- [Provided records]:
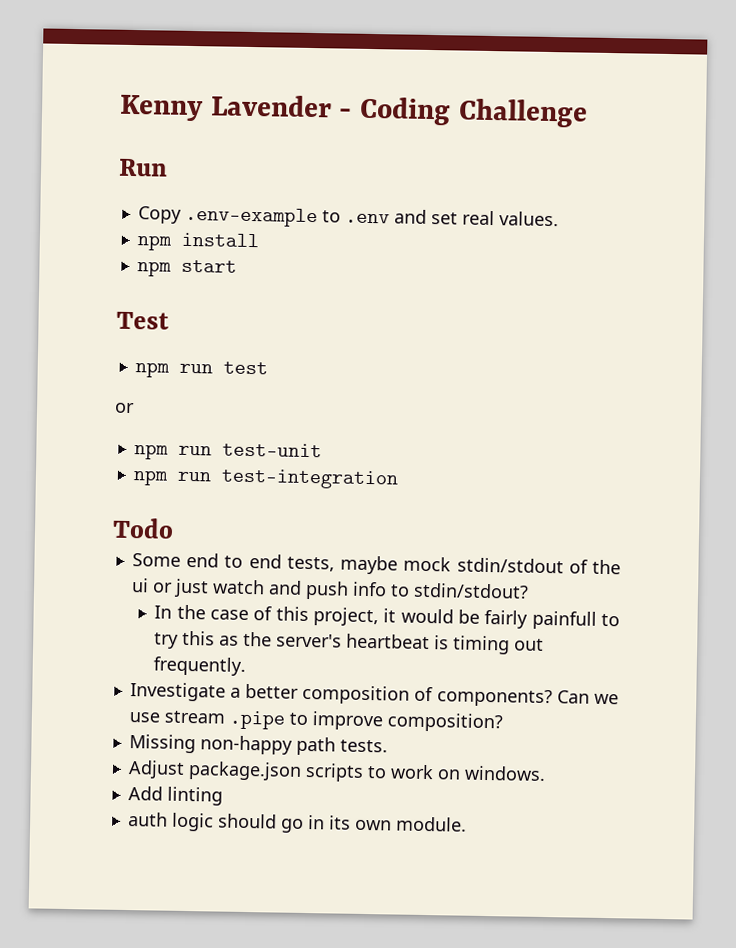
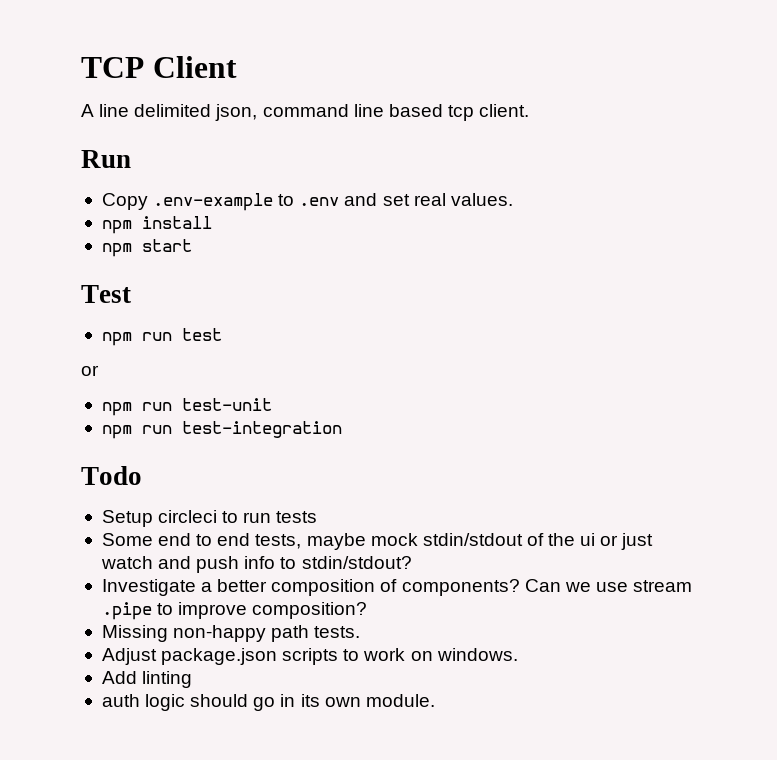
[119,94,588,128] Kenny Lavender - Coding Challenge -> [81,56,237,78] [81,104,530,121] TCP Client // A line delimited json, command line based tcp client.
(174, 528) none -> [101,510,318,527] // Setup circleci to run tests
[154,604,620,630] [154,630,545,655] [153,656,247,676] // In the case of this project, it would be fairly painfull to try this as the server's heartbeat is timing out frequently. -> (412, 562) none

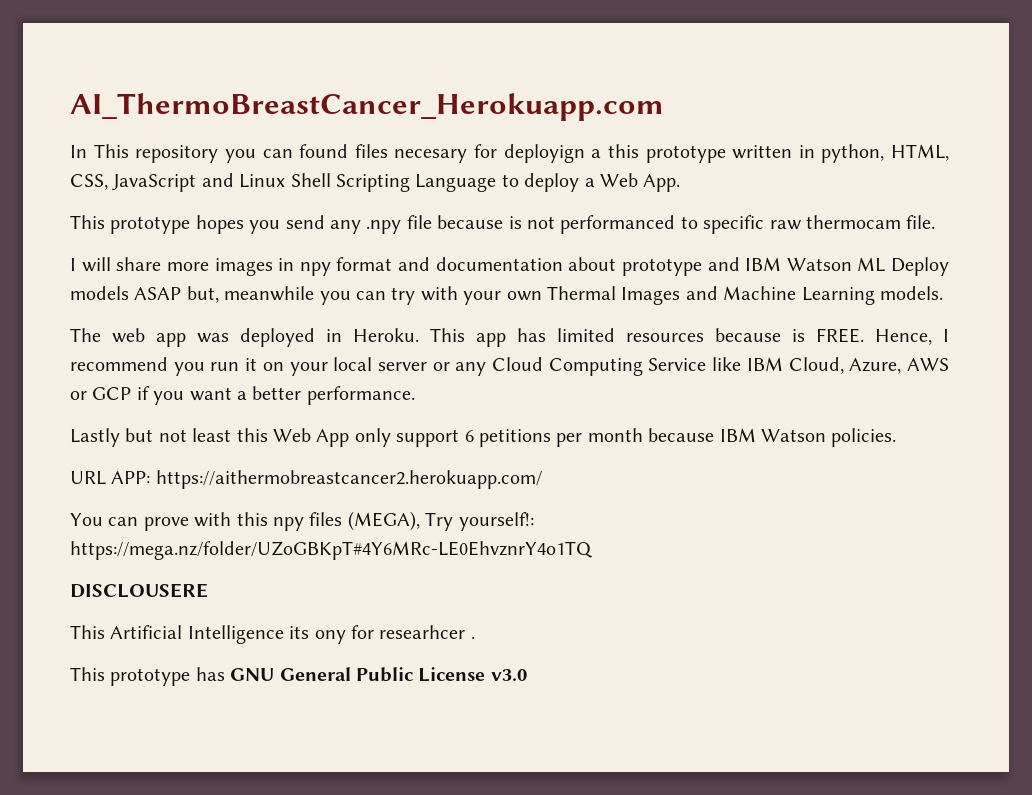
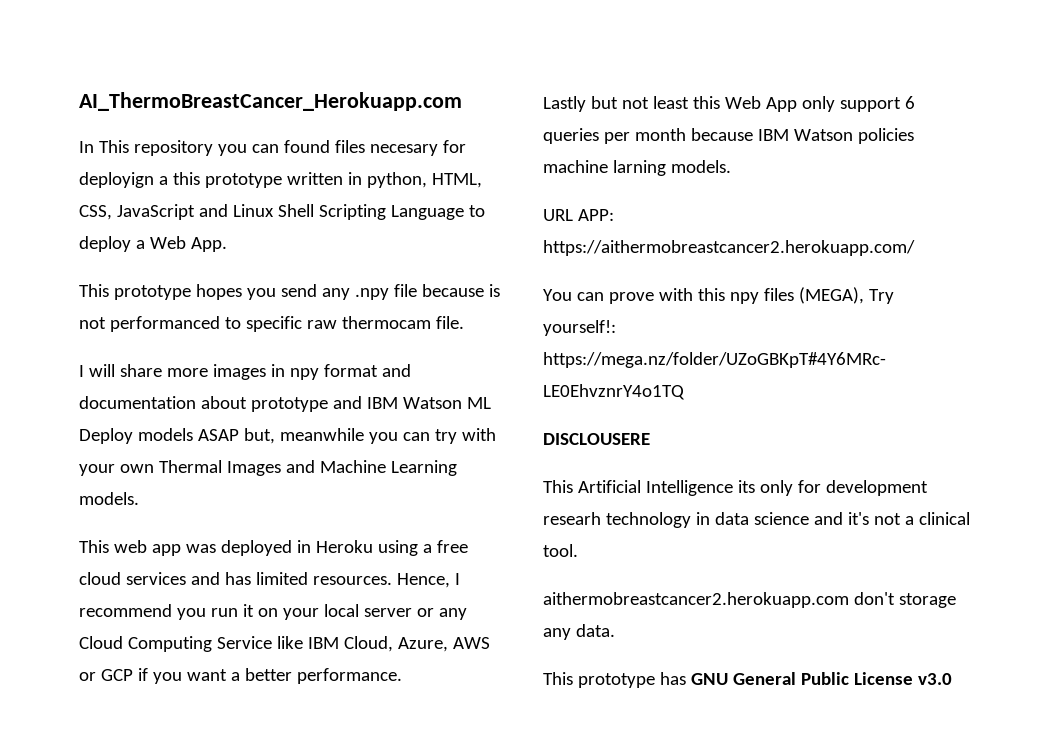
[70,328,101,342] The -> [79,540,109,553] This
[353,328,864,347] Heroku. This app has limited resources because is FREE. -> [315,540,468,556] [79,572,392,585] Heroku using a free cloud services and has limited resources.
[478,429,551,447] petitions -> [543,128,599,144] queries
[831,428,897,447] policies. -> [857,128,914,144] [543,160,731,176] policies machine larning models.
[314,625,475,644] ony for researhcer . -> [759,480,928,496] [543,512,970,528] [543,544,578,557] [543,592,956,608] [543,624,615,640] only for development researh technology in data science and it's not a clinical tool. // aithermobreastcancer2.herokuapp.com don't storage any data.

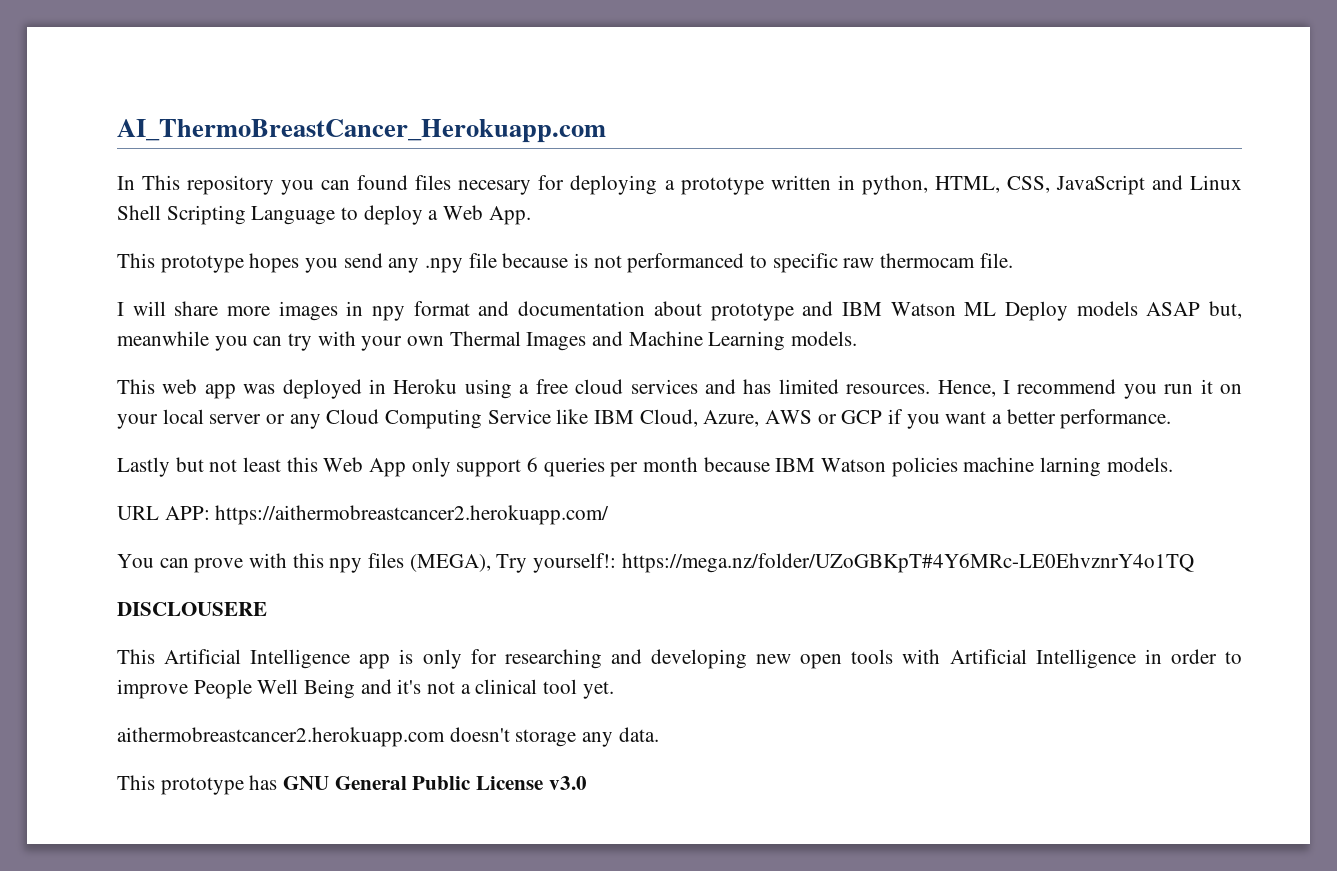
[79,172,200,188] deployign a this -> [570,175,675,195] deploying a
[737,480,928,496] [543,512,809,528] its only for development researh technology in data science -> [359,649,1242,669] [117,679,356,699] app is only for researching and developing new open tools with Artificial Intelligence in order to improve People Well Being
[543,544,578,557] tool. -> [543,679,614,699] tool yet.
[853,592,895,605] don't -> [449,727,510,742] doesn't

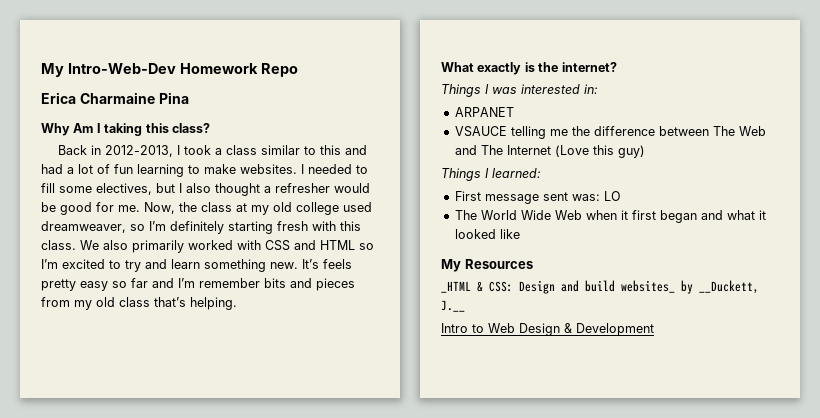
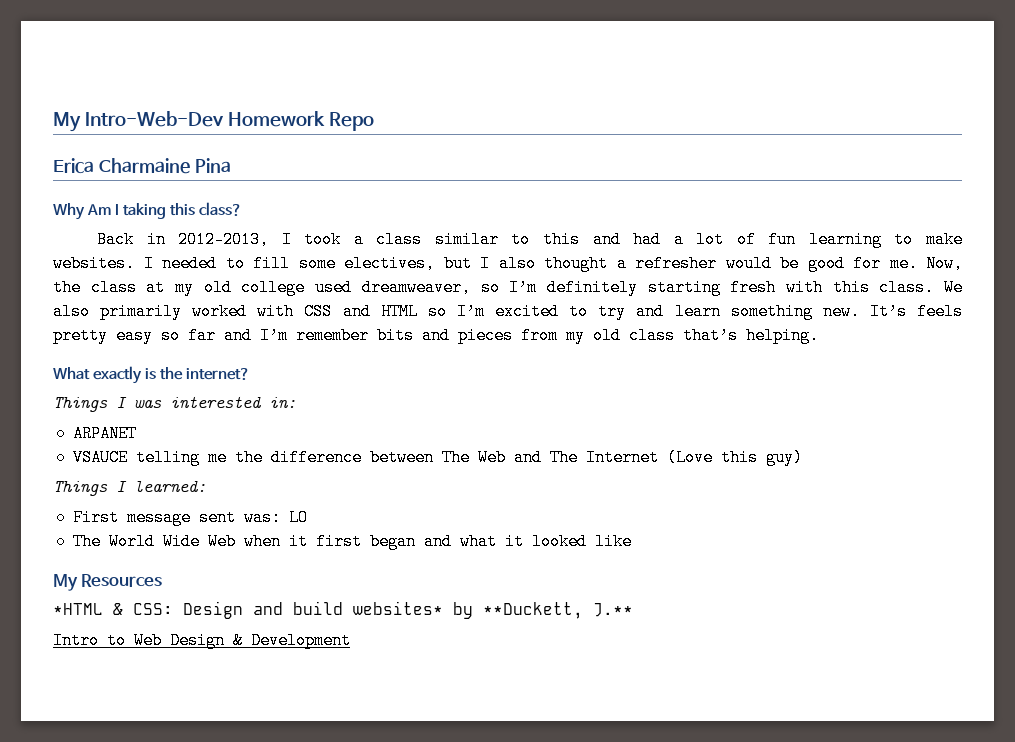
[441,281,471,293] _HTML -> [53,603,103,615] *HTML
[621,280,759,294] [441,300,465,312] websites_ by __Duckett, J.__ -> [353,601,633,619] websites* by **Duckett, J.**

- [Assigned task]: Search the listing above for the string "technology" and return each line it appears on.

- [Answer]:
[314,625,475,644] ony for researhcer . -> [759,480,928,496] [543,512,970,528] [543,544,578,557] [543,592,956,608] [543,624,615,640] only for development researh technology in data science and it's not a clinical tool. // aithermobreastcancer2.herokuapp.com don't storage any data.
[737,480,928,496] [543,512,809,528] its only for development researh technology in data science -> [359,649,1242,669] [117,679,356,699] app is only for researching and developing new open tools with Artificial Intelligence in order to improve People Well Being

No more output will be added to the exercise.